Assignment: Copying task for the records below: reproduce each one exactly and drop the pictures.

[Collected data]
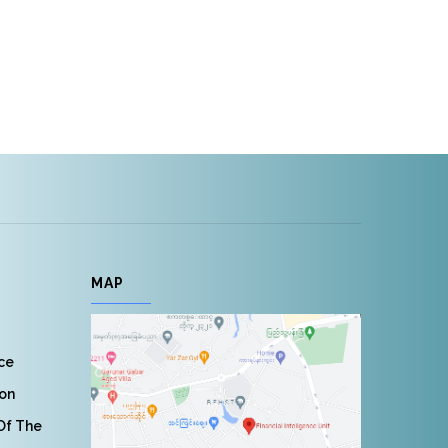
MAP
nce
ion
 Of The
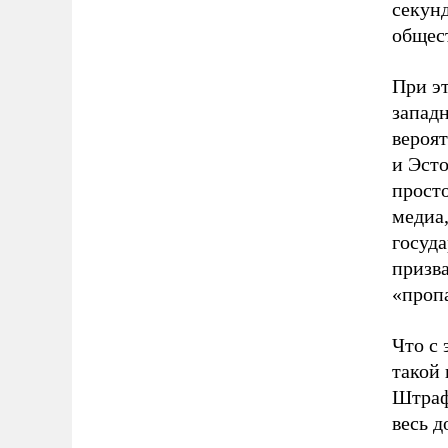
секун
общес
При э
западн
вероят
и Эсто
прост
медиа,
госуд
призва
«проп
Что с 
такой 
Штрафо
весь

Answer for the task:
MAP
nce
ion
 Of The
секун
общес
При э
западн
вероят
и Эсто
прост
медиа,
госуд
призва
«проп
Что с 
такой 
Штрафо
весь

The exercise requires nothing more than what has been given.